BEGIN DATA SECTION
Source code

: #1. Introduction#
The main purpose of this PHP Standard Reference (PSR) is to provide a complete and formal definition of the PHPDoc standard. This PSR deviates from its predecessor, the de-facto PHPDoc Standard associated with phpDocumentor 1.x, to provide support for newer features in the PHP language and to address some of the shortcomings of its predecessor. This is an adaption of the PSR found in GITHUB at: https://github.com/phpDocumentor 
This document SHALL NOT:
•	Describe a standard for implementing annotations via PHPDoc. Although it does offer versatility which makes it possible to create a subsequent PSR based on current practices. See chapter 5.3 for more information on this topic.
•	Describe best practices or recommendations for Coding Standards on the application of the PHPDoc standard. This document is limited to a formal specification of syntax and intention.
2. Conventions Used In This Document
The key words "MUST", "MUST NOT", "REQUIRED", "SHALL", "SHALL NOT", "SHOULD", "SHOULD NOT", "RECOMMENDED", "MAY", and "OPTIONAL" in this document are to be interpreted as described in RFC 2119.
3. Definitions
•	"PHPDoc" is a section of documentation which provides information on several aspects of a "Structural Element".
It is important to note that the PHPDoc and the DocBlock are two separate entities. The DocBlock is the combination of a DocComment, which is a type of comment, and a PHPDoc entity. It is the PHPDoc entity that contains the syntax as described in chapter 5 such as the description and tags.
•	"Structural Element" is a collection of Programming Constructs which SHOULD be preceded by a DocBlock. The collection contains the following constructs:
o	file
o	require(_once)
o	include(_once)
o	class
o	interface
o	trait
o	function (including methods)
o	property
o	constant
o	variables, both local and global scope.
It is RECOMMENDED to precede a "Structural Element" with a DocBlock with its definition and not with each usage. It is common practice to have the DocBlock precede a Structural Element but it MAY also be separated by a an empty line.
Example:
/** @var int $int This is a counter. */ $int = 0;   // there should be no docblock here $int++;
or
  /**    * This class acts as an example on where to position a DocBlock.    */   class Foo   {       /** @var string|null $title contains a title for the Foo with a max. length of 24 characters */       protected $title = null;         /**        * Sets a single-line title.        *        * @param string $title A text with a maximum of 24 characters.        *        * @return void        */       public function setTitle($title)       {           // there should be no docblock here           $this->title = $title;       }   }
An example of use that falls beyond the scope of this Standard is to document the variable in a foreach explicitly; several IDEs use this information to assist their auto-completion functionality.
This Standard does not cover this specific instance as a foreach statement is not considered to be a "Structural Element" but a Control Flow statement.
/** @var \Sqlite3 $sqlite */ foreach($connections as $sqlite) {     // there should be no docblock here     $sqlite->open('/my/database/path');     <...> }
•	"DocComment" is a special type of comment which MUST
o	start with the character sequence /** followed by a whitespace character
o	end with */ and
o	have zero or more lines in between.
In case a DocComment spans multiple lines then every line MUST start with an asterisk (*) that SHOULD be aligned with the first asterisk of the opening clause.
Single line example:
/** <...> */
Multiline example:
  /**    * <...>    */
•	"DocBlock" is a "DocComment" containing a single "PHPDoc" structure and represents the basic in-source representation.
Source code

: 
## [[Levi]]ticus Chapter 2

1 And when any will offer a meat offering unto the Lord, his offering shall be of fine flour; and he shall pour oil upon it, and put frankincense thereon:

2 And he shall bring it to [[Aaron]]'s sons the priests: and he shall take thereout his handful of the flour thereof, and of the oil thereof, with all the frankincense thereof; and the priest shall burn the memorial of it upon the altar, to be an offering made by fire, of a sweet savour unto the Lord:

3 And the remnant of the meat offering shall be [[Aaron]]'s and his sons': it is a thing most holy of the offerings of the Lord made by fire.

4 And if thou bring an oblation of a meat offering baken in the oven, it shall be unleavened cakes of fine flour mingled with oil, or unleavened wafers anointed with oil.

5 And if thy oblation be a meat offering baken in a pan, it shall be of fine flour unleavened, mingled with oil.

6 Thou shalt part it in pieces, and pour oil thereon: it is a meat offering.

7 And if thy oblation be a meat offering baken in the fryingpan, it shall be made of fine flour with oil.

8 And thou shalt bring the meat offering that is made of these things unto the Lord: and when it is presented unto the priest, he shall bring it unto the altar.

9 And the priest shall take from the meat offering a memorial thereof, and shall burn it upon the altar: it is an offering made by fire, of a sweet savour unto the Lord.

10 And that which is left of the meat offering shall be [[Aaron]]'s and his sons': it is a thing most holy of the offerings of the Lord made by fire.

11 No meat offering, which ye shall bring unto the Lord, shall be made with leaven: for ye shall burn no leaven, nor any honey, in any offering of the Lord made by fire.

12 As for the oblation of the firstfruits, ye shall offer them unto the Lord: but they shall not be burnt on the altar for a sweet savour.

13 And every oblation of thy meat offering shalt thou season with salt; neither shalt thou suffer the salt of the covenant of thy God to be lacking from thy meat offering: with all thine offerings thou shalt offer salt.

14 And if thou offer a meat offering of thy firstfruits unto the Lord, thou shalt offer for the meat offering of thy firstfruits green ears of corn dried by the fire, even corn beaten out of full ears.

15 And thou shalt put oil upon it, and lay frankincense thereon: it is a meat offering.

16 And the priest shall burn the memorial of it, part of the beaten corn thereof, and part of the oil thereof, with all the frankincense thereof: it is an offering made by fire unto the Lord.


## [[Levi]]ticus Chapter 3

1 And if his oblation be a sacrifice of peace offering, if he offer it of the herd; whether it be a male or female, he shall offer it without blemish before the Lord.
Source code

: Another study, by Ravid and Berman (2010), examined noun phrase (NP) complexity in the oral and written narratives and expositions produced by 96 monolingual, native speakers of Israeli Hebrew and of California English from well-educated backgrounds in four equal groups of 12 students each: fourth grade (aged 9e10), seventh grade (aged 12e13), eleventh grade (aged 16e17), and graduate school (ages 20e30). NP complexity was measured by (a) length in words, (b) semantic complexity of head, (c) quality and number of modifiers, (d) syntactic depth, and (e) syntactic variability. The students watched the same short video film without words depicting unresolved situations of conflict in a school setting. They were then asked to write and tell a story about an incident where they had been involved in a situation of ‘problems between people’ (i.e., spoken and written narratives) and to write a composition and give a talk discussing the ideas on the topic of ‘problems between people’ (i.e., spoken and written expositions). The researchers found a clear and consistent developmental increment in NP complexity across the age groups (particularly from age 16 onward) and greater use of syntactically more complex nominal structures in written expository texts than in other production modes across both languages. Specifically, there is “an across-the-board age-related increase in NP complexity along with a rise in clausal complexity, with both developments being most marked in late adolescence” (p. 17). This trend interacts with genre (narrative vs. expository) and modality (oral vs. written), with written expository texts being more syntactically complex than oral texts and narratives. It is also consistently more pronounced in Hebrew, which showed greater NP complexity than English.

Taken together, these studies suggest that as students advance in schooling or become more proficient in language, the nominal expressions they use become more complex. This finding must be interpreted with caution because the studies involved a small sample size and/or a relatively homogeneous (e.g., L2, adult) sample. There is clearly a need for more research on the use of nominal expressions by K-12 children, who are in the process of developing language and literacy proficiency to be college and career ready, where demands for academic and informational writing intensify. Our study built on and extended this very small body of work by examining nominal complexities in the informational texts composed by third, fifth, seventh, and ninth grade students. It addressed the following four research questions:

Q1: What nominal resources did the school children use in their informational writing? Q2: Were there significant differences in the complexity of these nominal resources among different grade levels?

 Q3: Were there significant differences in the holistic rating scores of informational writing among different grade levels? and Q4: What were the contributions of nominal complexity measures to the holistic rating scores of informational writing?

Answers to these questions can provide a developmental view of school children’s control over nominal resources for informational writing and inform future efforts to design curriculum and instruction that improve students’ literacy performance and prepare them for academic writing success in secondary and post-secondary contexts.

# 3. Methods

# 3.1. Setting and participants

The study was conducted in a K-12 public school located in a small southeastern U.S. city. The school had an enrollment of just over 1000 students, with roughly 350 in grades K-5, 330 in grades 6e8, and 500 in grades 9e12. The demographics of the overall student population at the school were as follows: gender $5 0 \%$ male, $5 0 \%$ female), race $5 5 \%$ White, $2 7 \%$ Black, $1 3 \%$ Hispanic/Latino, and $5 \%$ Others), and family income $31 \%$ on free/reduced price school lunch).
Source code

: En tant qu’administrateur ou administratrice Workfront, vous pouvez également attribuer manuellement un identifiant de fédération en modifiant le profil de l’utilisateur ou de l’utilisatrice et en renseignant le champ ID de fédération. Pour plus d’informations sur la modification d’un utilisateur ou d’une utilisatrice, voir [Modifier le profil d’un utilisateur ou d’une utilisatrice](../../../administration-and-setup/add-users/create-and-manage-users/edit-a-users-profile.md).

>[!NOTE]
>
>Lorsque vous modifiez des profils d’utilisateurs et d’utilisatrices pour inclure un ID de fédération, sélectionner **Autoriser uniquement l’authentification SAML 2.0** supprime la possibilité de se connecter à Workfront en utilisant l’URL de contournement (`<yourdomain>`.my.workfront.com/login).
END DATA SECTION
=== WORK TO BE COMPLETED ===
From the rows above, copy verbatim every line between the line holding "3 And the remnant" and the line holding "15 And thou", inclusive.

=== OUTPUT FOR THIS TASK ===
3 And the remnant of the meat offering shall be [[Aaron]]'s and his sons': it is a thing most holy of the offerings of the Lord made by fire.

4 And if thou bring an oblation of a meat offering baken in the oven, it shall be unleavened cakes of fine flour mingled with oil, or unleavened wafers anointed with oil.

5 And if thy oblation be a meat offering baken in a pan, it shall be of fine flour unleavened, mingled with oil.

6 Thou shalt part it in pieces, and pour oil thereon: it is a meat offering.

7 And if thy oblation be a meat offering baken in the fryingpan, it shall be made of fine flour with oil.

8 And thou shalt bring the meat offering that is made of these things unto the Lord: and when it is presented unto the priest, he shall bring it unto the altar.

9 And the priest shall take from the meat offering a memorial thereof, and shall burn it upon the altar: it is an offering made by fire, of a sweet savour unto the Lord.

10 And that which is left of the meat offering shall be [[Aaron]]'s and his sons': it is a thing most holy of the offerings of the Lord made by fire.

11 No meat offering, which ye shall bring unto the Lord, shall be made with leaven: for ye shall burn no leaven, nor any honey, in any offering of the Lord made by fire.

12 As for the oblation of the firstfruits, ye shall offer them unto the Lord: but they shall not be burnt on the altar for a sweet savour.

13 And every oblation of thy meat offering shalt thou season with salt; neither shalt thou suffer the salt of the covenant of thy God to be lacking from thy meat offering: with all thine offerings thou shalt offer salt.

14 And if thou offer a meat offering of thy firstfruits unto the Lord, thou shalt offer for the meat offering of thy firstfruits green ears of corn dried by the fire, even corn beaten out of full ears.

15 And thou shalt put oil upon it, and lay frankincense thereon: it is a meat offering.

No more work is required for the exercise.